ASSIGNED TASK: Only the lines below, from the one with "377 108 375" through the one with "196 706 201V210L702", are to be written out, exactly.

Stored data entries
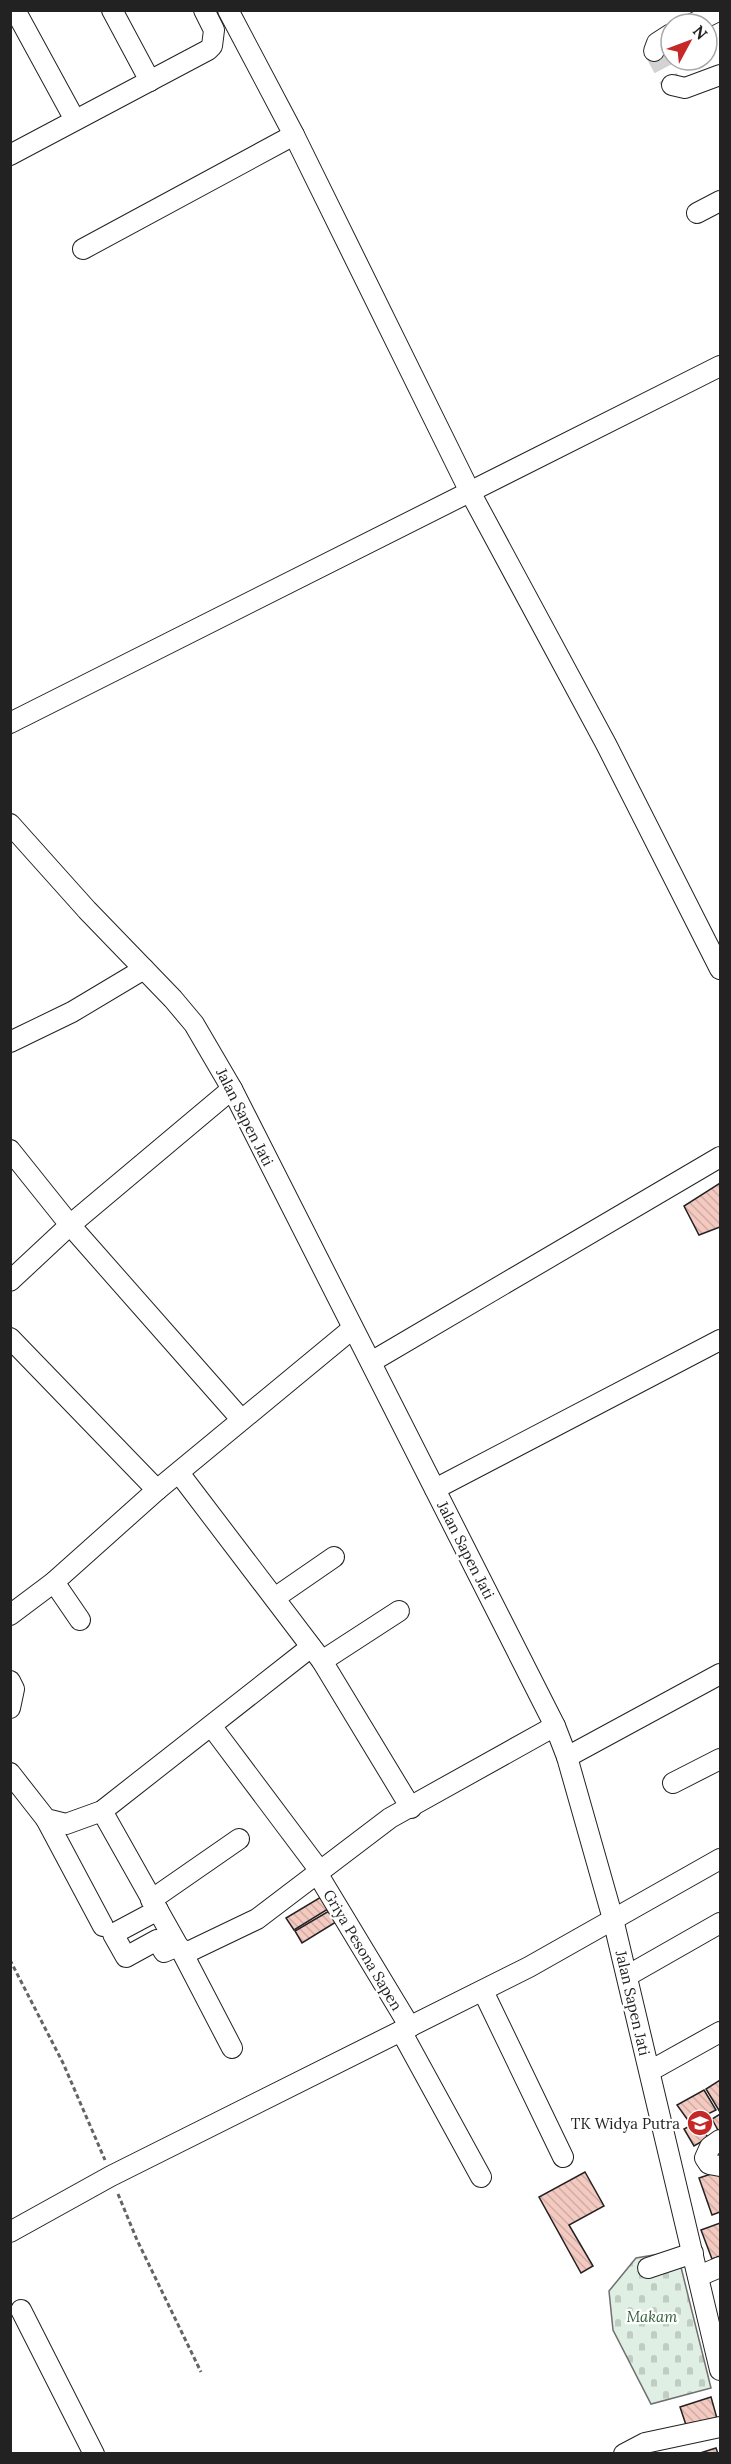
<svg xmlns="http://www.w3.org/2000/svg" width="731" height="2464" font-family="Lora,serif">
  <style>
    .cemetery { fill: url(#cemetery-stones); stroke: #6f6f6f; stroke-width: 1.5 }
    .building { fill: url(#building-back-hatch); stroke: #222; stroke-width: 1.5 }
    .lines { fill: none; stroke-linecap: round; stroke-linejoin: round }
    .minor-tunnel { stroke: #d3d3d3; stroke-width: 20; stroke-dasharray: 20 10; stroke-linecap: butt }
    .minor-casing { stroke: #222; stroke-width: 22 }
    .path { stroke: #646464; stroke-width: 3; stroke-dasharray: 4.5 3; stroke-linecap: butt }
    .minor { stroke: #fff; stroke-width: 20 }
    .labels { text-anchor: middle; dominant-baseline: central; stroke-width: 4.5; stroke-linejoin: round; paint-order: stroke }
    .street-label { font-size: 15px; fill: #222; stroke: #fff }
    .poi-label { font-size: 15px; fill: #222; stroke: #fff; text-anchor: end }
    .park-label { font-size: 15px; font-style: italic; fill: #2f5e38; stroke: #fff }
  </style>
  <defs>
    <pattern id="cemetery-stones" width="16" height="16" patternUnits="userSpaceOnUse" patternTransform="scale(1.5)"><rect width="16" height="16" fill="#e0efe3"/><path d="M2 7V4a2 2 0 0 1 4 0v3zM10 15v-3a2 2 0 0 1 4 0v3z" fill="#c0cdc2"/></pattern>
    <pattern id="building-back-hatch" width="6" height="6" patternUnits="userSpaceOnUse" patternTransform="scale(1.5)"><rect width="6" height="6" fill="#f3c9c0"/><path d="M-1 5l2 2M0 0l6 6M5-1l2 2" fill="none" stroke="#d0aca5"/></pattern>
  </defs>
  <rect width="100%" height="100%" fill="#fff"/>
  <path class="cemetery" d="M677,2251l34,137 -60,16 -38,-74 -4,-39 27,-33z"/>
  <g class="building">
    <path d="M720,1183v44l-21,8 -15,-29z"/>
    <path d="M321,1897l7,12 -34,21 -8,-12z"/>
    <path d="M329,1911l7,11 -34,21 -7,-12z"/>
    <path d="M720,2080v32l-14,-23z"/>
    <path d="M704,2090l12,20 -26,13 -13,-18z"/>
    <path d="M720,2114v17l-1,1 -7,-13z"/>
    <path d="M699,2121l9,17 -14,8 -10,-17z"/>
    <path d="M720,2171v41l-8,3 -13,-37z"/>
    <path d="M585,2172l19,34 -35,19 24,41 -12,7 -42,-76z"/>
    <path d="M720,2223v33l-8,3 -11,-29z"/>
    <path d="M711,2397l7,25 -30,9 -8,-24z"/>
    <path d="M716,2448l2,6h-21z"/>
  </g>
  <g class="lines">
    <path class="minor-tunnel" d="M654,51l18,34"/>
    <g class="minor-casing">
      <g id="minor">
        <path d="M15,10l60,110"/>
        <path d="M112,10l38,71"/>
        <path d="M228,10l66,125 175,355 137,254 114,225"/>
        <path d="M692,24l28,-14"/>
        <path d="M654,51l3,-8 14,-9"/>
        <path d="M672,85l13,3 35,-13"/>
        <path d="M10,155l198,-105 4,-4 2,-16 -10,-20"/>
        <path d="M697,213l23,-12"/>
        <path d="M83,249l211,-114"/>
        <path d="M10,723l710,-357"/>
        <path d="M10,824l77,86 86,89 21,25 38,65 323,637 12,31 46,162 107,451"/>
        <path d="M10,1042l62,-30 72,-43"/>
        <path d="M10,1150l60,75 171,194"/>
        <path d="M10,1281l60,-56 162,-136"/>
        <path d="M10,1338l147,152"/>
        <path d="M371,1362l349,-205"/>
        <path d="M179,1473l143,188 89,147"/>
        <path d="M435,1489l285,-149"/>
        <path d="M54,1582l26,38"/>
        <path d="M276,1597l58,-40"/>
        <path d="M10,1615l44,-33 103,-92 195,-161"/>
        <path d="M322,1661l77,-50"/>
        <path d="M10,1681l4,8 -4,19"/>
        <path d="M212,1727l108,144"/>
        <path d="M567,1757l153,-83"/>
        <path d="M10,1773l36,46 20,5 36,-13 209,-164"/>
        <path d="M673,1783l47,-24"/>
        <path d="M102,1811l76,135 8,7 71,-34 133,-101 165,-92"/>
        <path d="M46,1819l57,107"/>
        <path d="M317,1873l93,154"/>
        <path d="M151,1900l88,-61"/>
        <path d="M158,1910l-45,24 13,23 31,-17 7,12 14,-6"/>
        <path d="M181,1950l51,98"/>
        <path d="M627,1976l93,-53"/>
        <path d="M483,1991l80,166"/>
        <path d="M401,2031l80,146"/>
        <path d="M650,2071l70,-39"/>
        <path d="M720,2140l-10,7 -5,11 4,6 11,2"/>
        <path d="M10,2232l101,-56 418,-209 191,-108"/>
        <path d="M648,2268l45,-15"/>
        <path d="M699,2276l21,-9"/>
        <path d="M21,2310l73,144"/>
        <path d="M624,2454l21,-11 75,-16"/>
      </g>
    </g>
    <g class="path">
      <path d="M10,1960l53,103 42,97"/>
      <path d="M118,2194l19,46 64,132"/>
    </g>
    <use href="#minor" class="minor"/>
  </g>
  <defs>
    <g id="school-disc" transform="scale(1.35)"><circle r="9.5" fill="#c62828" stroke="#fff"/><path d="M0-5L7-2L0 1L-7-2ZM-4 1L0 2.5L4 1V4Q0 6-4 4Z" fill="#fff"/></g>
  </defs>
  <g fill-rule="evenodd">
    <use href="#school-disc" x="700" y="2123"/>
  </g>
  <g class="labels">
    <g class="street-label">
      <text transform="translate(245 1117) rotate(63)">Jalan Sapen Jati</text>
      <text transform="translate(466 1550) rotate(63)">Jalan Sapen Jati</text>
      <text transform="translate(363 1950) rotate(59)">Griya Pesona Sapen</text>
      <text transform="translate(633 2003) rotate(77)">Jalan Sapen Jati</text>
    </g>
    <g class="poi-label">
      <text x="680" y="2123">TK Widya Putra</text>
    </g>
    <g class="park-label">
      <text x="652" y="2316">Makam</text>
    </g>
  </g>
  <rect width="731" height="2464" fill="none" stroke="#222222" stroke-width="24"/>
  <g transform="translate(689 42) rotate(49)"><circle r="28" fill="#ffffff" stroke="#a7a7a7" stroke-width="1.5"/>
  <path d="M0-4.5L10 22L0 15L-10 22Z" fill="#c62828"/>
  <text y="-9" font-size="16" font-weight="bold" text-anchor="middle" fill="#222222">N</text>
  </g>
</svg>
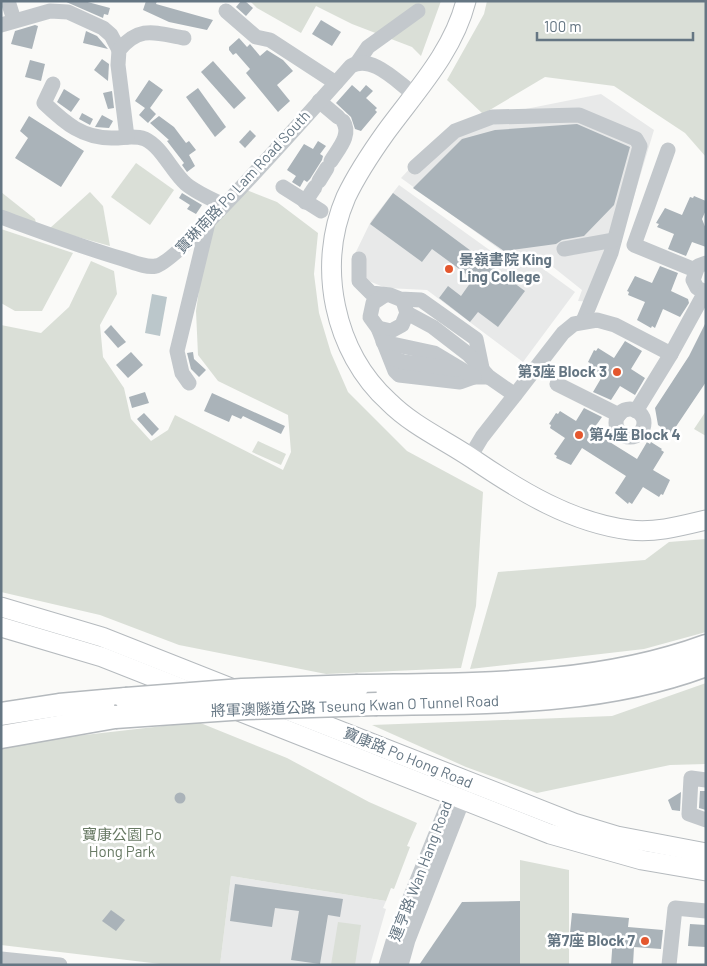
<svg xmlns="http://www.w3.org/2000/svg" width="707" height="966" viewBox="0 0 707 966" font-family="Barlow,'Noto Sans TC',sans-serif">
<style>
.built{fill:#e8e9e9}
.green{fill:#dadfd7}
.water{fill:#bbc7cb}
.building{fill:#aab3b9}
.lines{fill:none;stroke-linecap:round;stroke-linejoin:round}
.major-casing{stroke:#b5babe;stroke-width:21}
.highway-casing{stroke:#b4b9bd;stroke-width:25}
.minor{stroke:#c3c8cc;stroke-width:15}
.major{stroke:#fff;stroke-width:19}
.highway{stroke:#fff;stroke-width:22}
.highway-bridge-casing{stroke:#b4b9bd;stroke-width:25;stroke-linecap:butt}
.highway-bridge{stroke:#fff;stroke-width:22}
.poi-dot{fill:#e4572e;stroke:#fff;stroke-width:2}
.labels{text-anchor:middle;stroke-width:5;stroke-linejoin:round;paint-order:stroke}
.street-label{font-size:15px;fill:#657683;stroke:#fff}
.poi-label{font-size:15px;font-weight:bold;fill:#657683;stroke:#fff;text-anchor:start}
.park-label{font-size:15px;fill:#687a64;stroke:#fff}
</style>
<rect width="100%" height="100%" fill="#fafaf8"/>
<g class="built">
<path d="M601 94 654 130 613 266 591 302 578 301 582 290 543 259H513L401 178 446 130 481 118Z"/>
<path d="M399 185 509 264 531 260 575 292 523 362 427 290 386 288 354 275 353 258 371 221Z"/>
<path d="M231 876 386 901 383 908 386 909 370 965H220Z"/>
</g>
<g class="green">
<path d="M250 1H441L421 56 412 47 352 24 316 6 301 33 257 8Z"/>
<path d="M487 1H706V157L685 133 614 86 545 77 483 114 447 80 484 14Z"/>
<path d="M136 163 174 190 150 225 111 197Z"/>
<path d="M244 189 277 202 318 233 314 274 319 313 331 353 348 392 407 451 483 492 476 606 461 668 326 674 179 645 100 615 1 592V325L41 333 69 307 91 261 114 271 117 294 100 325 103 357 124 388 131 419 151 441 168 430 175 415 283 470 291 452 288 415 218 381 198 355 196 311 201 276 214 224Z"/>
<path d="M1 192 35 219 37 227 1 211Z"/>
<path d="M90 192 103 206 110 246 49 229Z"/>
<path d="M1 229 73 253 42 311H15L1 303Z"/>
<path d="M706 411V436L694 429Z"/>
<path d="M258 441 286 454 281 465 252 452Z"/>
<path d="M706 539V632L644 649 470 669 498 572 645 560 669 542Z"/>
<path d="M706 683V764L670 765 537 793 466 767 372 725 612 716Z"/>
<path d="M198 722 287 758 369 802 417 823 407 846 410 847 394 889 391 888 386 901 231 876 220 965H169L1 945V749L67 737Z"/>
<path d="M520 860 569 870V965H520Z"/>
<path d="M338 922 361 925 355 965H331Z"/>
</g>
<path class="water" d="M152 294 167 297 160 336 145 333Z"/>
<g class="building">
<path d="M64 1H84L110 8 108 15 104 14 103 18Z"/>
<path d="M146 1H157L156 4 213 20 207 30 169 22 143 10Z"/>
<path d="M241 1H245L253 8 246 16 236 7Z"/>
<path d="M321 20 341 32 332 46 312 34Z"/>
<path d="M35 25 38 26 32 49 11 44 15 31Z"/>
<path d="M86 31 97 36 108 49 83 43Z"/>
<path d="M239 38 247 47 250 44 260 56 267 50 283 60 293 71 277 85 290 101 278 112 246 73 250 69 236 53 233 55 229 50V47Z"/>
<path d="M102 59 109 64 108 81 94 70Z"/>
<path d="M30 60 45 64 41 81 25 77Z"/>
<path d="M213 61 246 98 234 109 201 72Z"/>
<path d="M149 80 163 90 150 108 156 114 148 123 139 115 145 108 135 101Z"/>
<path d="M352 85 360 92 366 85 373 91 366 98 377 108 375 110 377 112 361 131 355 129 351 117 336 103Z"/>
<path d="M198 88 226 127 215 137 186 97Z"/>
<path d="M64 89 80 99 71 112 57 102Z"/>
<path d="M112 91 114 108 108 109 103 93Z"/>
<path d="M82 113 93 119 90 125 79 119Z"/>
<path d="M102 115 113 121 109 128 95 127Z"/>
<path d="M29 116 84 151 61 187 15 158 28 138 20 131Z"/>
<path d="M159 116 174 127 186 143 189 141 196 150 189 155 195 166 187 172 182 165 184 163 167 141 169 140 150 123Z"/>
<path d="M577 124 630 147 614 205 584 236 562 240 556 244 504 251 413 188 462 139 495 130Z"/>
<path d="M250 130 256 136 245 148 239 142Z"/>
<path d="M318 141 326 146 320 154 323 156 322 160 310 179 307 182 304 180 300 187 292 182 296 176 287 170 304 144 313 149Z"/>
<path d="M182 193 202 205 196 214 187 209 190 205 179 198Z"/>
<path d="M393 193 525 291 498 327 478 312 470 322 439 298 448 286 461 296 473 279 432 249 422 262 370 224Z"/>
<path d="M694 196 706 201V210L702 219 706 229V247L692 242 686 256 668 249 674 234 657 227 659 224 656 223 665 208 682 215 690 197 693 198Z"/>
<path d="M660 266 678 273 671 291 688 299 689 303 680 317 663 309 655 328 652 326 651 328 637 320 645 302 628 295 629 292 627 291 635 276 652 283Z"/>
<path d="M706 322V382L671 434 658 425 655 408 689 356Z"/>
<path d="M111 325 126 342 118 348 104 332Z"/>
<path d="M625 341 642 351 631 369 645 378 635 395 620 386 611 400 593 392 603 375 588 366 590 363 588 362 594 350 596 351 598 348 614 358Z"/>
<path d="M131 352 143 365 128 378 116 365Z"/>
<path d="M193 352 194 359 206 370 199 377 191 369 187 353Z"/>
<path d="M145 392 149 403 132 408 129 397Z"/>
<path d="M212 393 285 426 281 434 243 416 241 419 232 415 229 422 204 411Z"/>
<path d="M584 408 602 417 592 431 637 459 647 442 650 444 651 442 662 449 661 450 664 452 653 470 670 480 663 495 661 494 659 497 643 487 632 504 629 502 628 504 615 493 626 476 582 448 571 465 556 458 557 456 554 454 565 438 550 428 551 425 549 424 556 413 558 414 560 411 576 421Z"/>
<path d="M144 413 159 429 152 436 137 419Z"/>
<path d="M700 791H706V810L699 808Z"/>
<path d="M681 792 680 811 672 810 668 800Z"/>
<circle cx="180" cy="798" r="5.5"/>
<path d="M235 884 343 899 340 917 328 915 320 964 291 960 299 911 275 908 272 927 230 921Z"/>
<path d="M520 901V965H419L462 902Z"/>
<path d="M111 910 125 920 116 931 102 921Z"/>
<path d="M572 913 629 918 628 927 663 930 661 949 634 947 633 965H611L613 937 570 933Z"/>
<path d="M690 924 706 925V947L688 946Z"/>
</g>
<g class="lines">
<defs>
<g id="major">
<path d="M466 1C453 52 416 91 386 132 371 153 357 174 346 197 316 266 334 352 389 402 413 426 445 440 473 459 520 491 572 523 630 530 655 533 681 526 706 520"/>
<path d="M1 607 102 637 236 690"/>
<path d="M1 627 102 657 196 694"/>
<path d="M282 708 574 823 617 836 706 853"/>
<path d="M236 710 550 834 642 860 706 871"/>
</g>
<g id="highway">
<path d="M358 686C475 684 594 687 706 646"/>
<path d="M377 704C487 702 600 705 706 665"/>
<path d="M1 714 59 705 126 699"/>
<path d="M1 737 115 717"/>
</g>
</defs>
<use href="#major" class="major-casing"/>
<use href="#highway" class="highway-casing"/>
<g class="minor">
<path d="M8 1 14 20"/>
<path d="M226 11 256 37 270 40 336 83"/>
<path d="M1 25 50 11 68 12 103 28 111 35 119 50"/>
<path d="M357 63 368 47 418 11"/>
<path d="M53 84 44 103C65 123 83 139 114 138 124 138 134 135 145 139 162 147 172 172 186 184 197 193 211 199 224 205"/>
<path d="M319 101 338 117"/>
<path d="M127 137 118 65 119 50C140 25 155 33 184 38"/>
<path d="M668 150 634 245 695 270"/>
<path d="M331 161C338 149 352 135 343 121"/>
<path d="M415 167 455 131 492 117 579 115 636 139 640 146 611 253 583 321"/>
<path d="M319 181 327 168"/>
<path d="M283 187 321 211"/>
<path d="M305 202 315 187"/>
<path d="M1 217C42 232 82 247 123 259 133 262 145 268 156 266 178 263 326 94 351 66 372 54 397 82 414 94"/>
<path d="M564 249 614 240"/>
<path d="M359 259V281L371 293 390 295 400 299 421 300 476 339 482 368"/>
<path d="M706 263 698 266 693 280 697 288 706 292"/>
<path d="M385 295 373 303 370 317 378 328 395 371 399 375 460 382 474 377H489"/>
<path d="M407 313 433 327 468 354 489 377 515 395"/>
<path d="M378 328 391 331 402 325 407 313 404 304"/>
<path d="M383 342 434 353 474 377"/>
<path d="M390 357 404 362 456 369"/>
<path d="M189 383 182 373 177 351 208 223"/>
<path d="M557 384 619 415"/>
<circle cx="630" cy="423" r="14"/>
<path d="M636 411 671 354 705 292"/>
<path d="M470 457 482 437 515 395 563 333 574 324 597 320 615 325 671 354"/>
<path d="M706 780 691 778 689 814 706 820"/>
<path d="M1 959 60 965"/>
<path d="M386 965 395 935 455 787"/>
<path d="M401 965 408 940 467 789"/>
<path d="M669 965 675 908 706 911"/>
</g>
<use href="#major" class="major"/>
<use href="#highway" class="highway"/>
<defs>
<g id="highway-bridge">
<path d="M126 699 242 690 358 686"/>
<path d="M115 717 246 708 377 704"/>
</g>
</defs>
<use href="#highway-bridge" class="highway-bridge-casing"/>
<use href="#highway-bridge" class="highway-bridge"/>
</g>
<g class="poi-dot">
<circle cx="449" cy="269" r="5"/>
<circle cx="617" cy="372" r="5"/>
<circle cx="579" cy="435" r="5"/>
<circle cx="645" cy="941" r="5"/>
</g>
<g class="labels">
<g class="street-label">
<text transform="translate(243 182) rotate(-47)" y="5">寶琳南路 Po Lam Road South</text>
<text transform="translate(355 706) rotate(-2)" y="5">將軍澳隧道公路 Tseung Kwan O Tunnel Road</text>
<text transform="translate(408 758) rotate(22)" y="5">寶康路 Po Hong Road</text>
<text transform="translate(421 871) rotate(-69)" y="5">運亨路 Wan Hang Road</text>
</g>
<g class="poi-label">
<text x="459" y="265">景嶺書院 King<tspan x="459" dy="17">Ling College</tspan></text>
<text x="607" y="377" text-anchor="end">第3座 Block 3</text>
<text x="589" y="440">第4座 Block 4</text>
<text x="635" y="946" text-anchor="end">第7座 Block 7</text>
</g>
<g class="park-label">
<text x="122" y="840">寶康公園 Po<tspan x="122" dy="17">Hong Park</tspan></text>
</g>
</g>
<rect width="707" height="966" fill="none" stroke="#657683" stroke-width="5"/>
<path d="M537 32v8h156v-8" fill="none" stroke="#657683" stroke-width="2.5"/>
<text x="544" y="32" font-size="15" fill="#657683" stroke="#ffffff" stroke-width="4" paint-order="stroke">100 m</text>
</svg>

OUTPUT FOR THIS EXERCISE:
<path d="M352 85 360 92 366 85 373 91 366 98 377 108 375 110 377 112 361 131 355 129 351 117 336 103Z"/>
<path d="M198 88 226 127 215 137 186 97Z"/>
<path d="M64 89 80 99 71 112 57 102Z"/>
<path d="M112 91 114 108 108 109 103 93Z"/>
<path d="M82 113 93 119 90 125 79 119Z"/>
<path d="M102 115 113 121 109 128 95 127Z"/>
<path d="M29 116 84 151 61 187 15 158 28 138 20 131Z"/>
<path d="M159 116 174 127 186 143 189 141 196 150 189 155 195 166 187 172 182 165 184 163 167 141 169 140 150 123Z"/>
<path d="M577 124 630 147 614 205 584 236 562 240 556 244 504 251 413 188 462 139 495 130Z"/>
<path d="M250 130 256 136 245 148 239 142Z"/>
<path d="M318 141 326 146 320 154 323 156 322 160 310 179 307 182 304 180 300 187 292 182 296 176 287 170 304 144 313 149Z"/>
<path d="M182 193 202 205 196 214 187 209 190 205 179 198Z"/>
<path d="M393 193 525 291 498 327 478 312 470 322 439 298 448 286 461 296 473 279 432 249 422 262 370 224Z"/>
<path d="M694 196 706 201V210L702 219 706 229V247L692 242 686 256 668 249 674 234 657 227 659 224 656 223 665 208 682 215 690 197 693 198Z"/>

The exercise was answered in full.